See, where I’m at is just the blank truth and the simple logic that applies to life in general: We don’t know it all. You can put faith in something larger and beyond human comprehension, but you can’t put faith in religious teachings and texts with thanks to human manipulation of those teachings and words as it’s been done commonly for millennia. I’m sorry to bring politics of the moment into this but look at what US Attorney General Jeff Sessions has tried to do to justify separating immigrant children from parents: He manipulates the Bible to defend the action by the Trump Administration. He used a religious text, twisting the interpretation, to defend a moral wrong being committed. Things like that will happen again, and again, and again. Some of the faithful will see the wrong and react while others will put faith in what is said because of loyalties to the speaker.
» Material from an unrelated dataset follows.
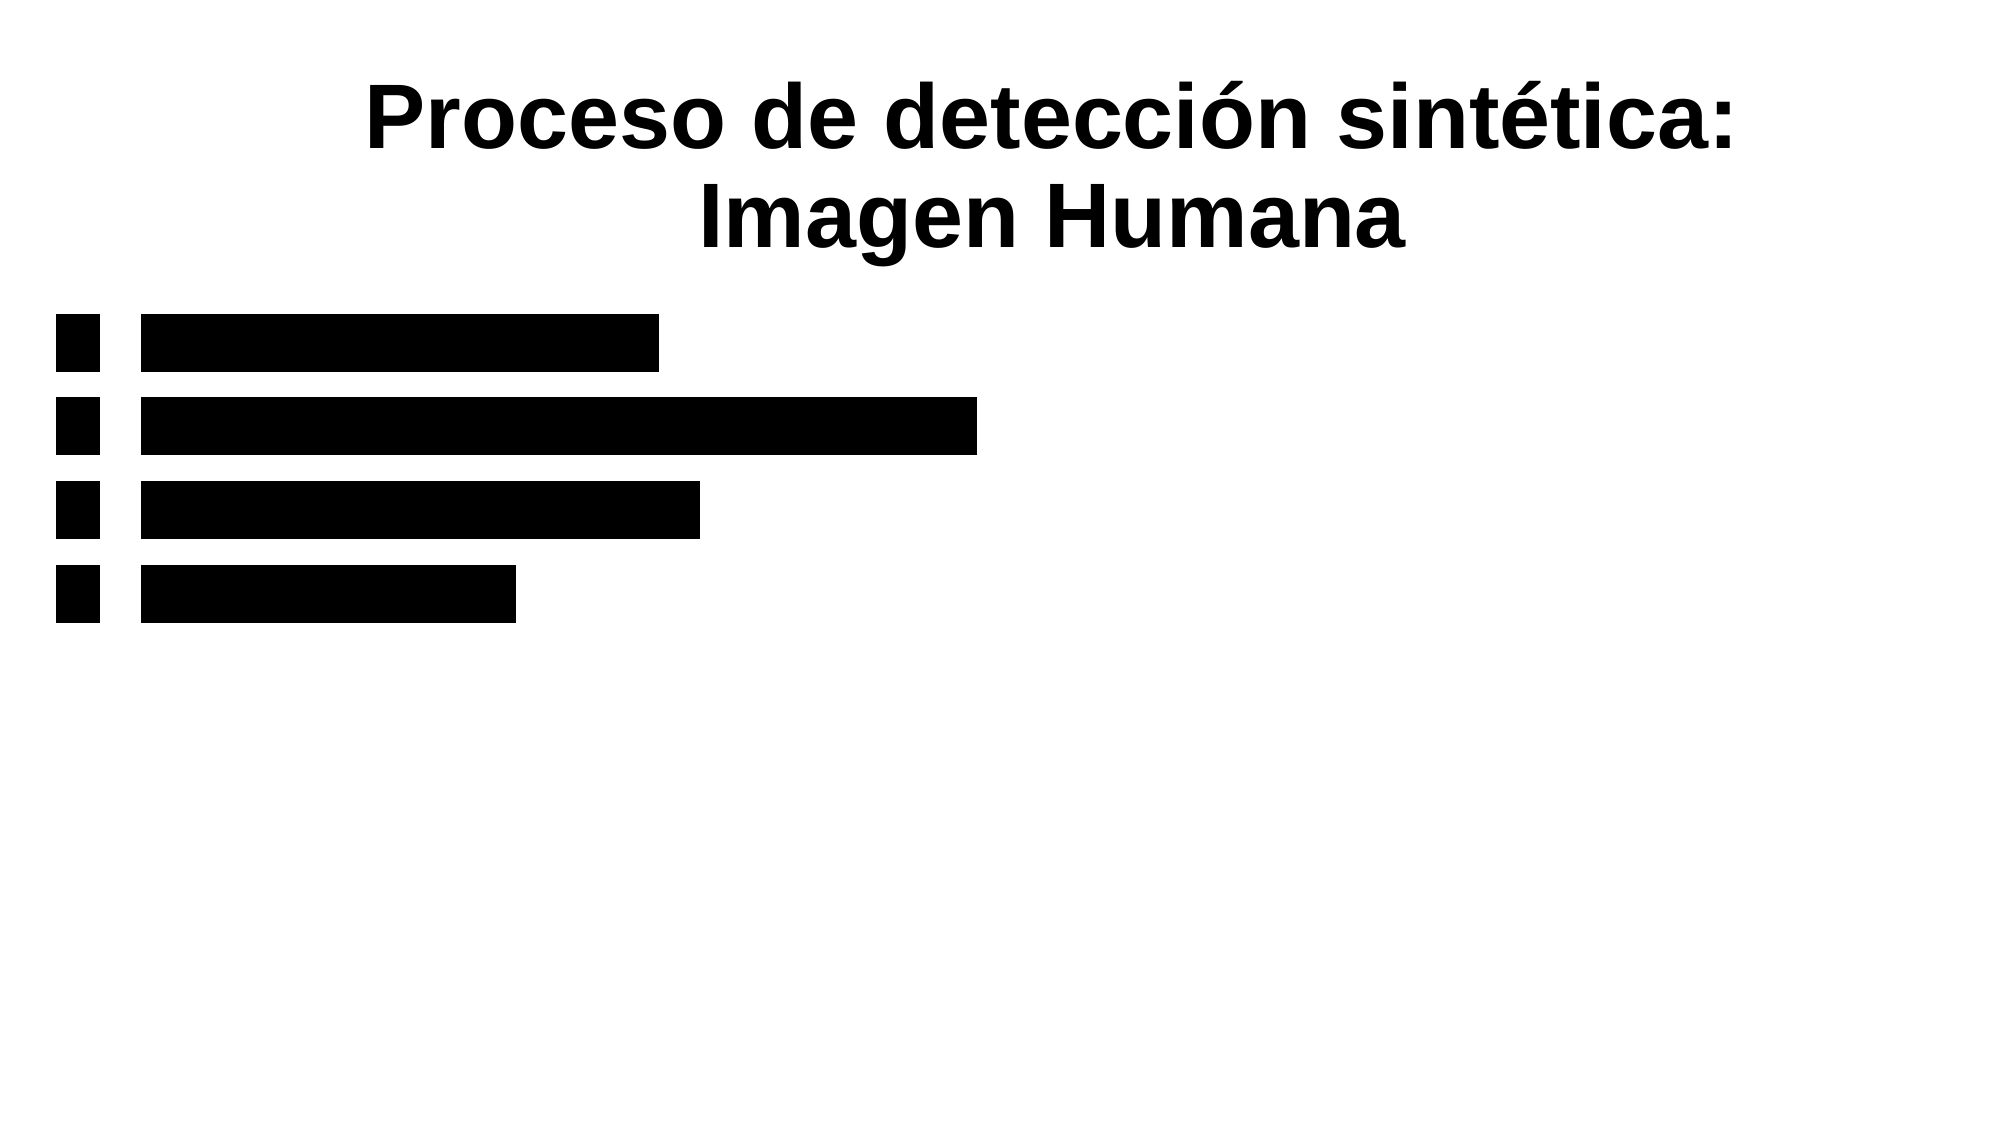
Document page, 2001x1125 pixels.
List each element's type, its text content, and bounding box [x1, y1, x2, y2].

title Proceso de detección sintética: Imagen Humana [242, 59, 1863, 278]
list Contexto de la escena Manos y extremidades de personas Rostro y rasgos faciales. Ropa y artículos [41, 299, 1950, 1014]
I don’t bring it up to as if to say you can’t have faith in the Bible or other religious texts or those delivering sermons or masses or other religious services. It does mean you shouldn’t have blind faith in what others tell you the words actually mean.
Back to the point of my write up and my own faith: I’m agnostic; there’s something there, there’s something beyond, it’s just not based on one deity or another. While I put faith in humanity and morality, it’s tarred and feathered on a daily basis by actions and deeds by people (including myself). We all could be better and working toward moral, ethical and social standards in this world, we all could support others and see past differences in race, gender, financial status, physical status and sexuality. That means working toward a standard that doesn’t tolerate human monsters and doesn’t ignore those who break moral and ethical laws. It means our faith should be the goal of the betterment of general society.
Religion too often is another point of division among us. It’s too often the basis for judgment and all too seldom the catalyst for warfare upon this planet. That goes against my standard.
Anyone devote to their religious faith may see this text as just proof that Hell will be accepting another tenant to burn through infinity after life ends for me. I’m already in hell by way of a genetic disease that causes pain and ruins my person. Ruined to the point where I’m in solitude in more ways than the average person can comprehend I know right from wrong, I practice it, I have prayed (for myself and for others welfare) but that’s often just turned into wishful thinking. Here I sit in a worsening state by way of that disease. It – your hell thoughts or my pains – doesn’t change my perception that something is indeed beyond our state of living… It just isn’t heaven or hell as we’ve been taught through the existence of mankind.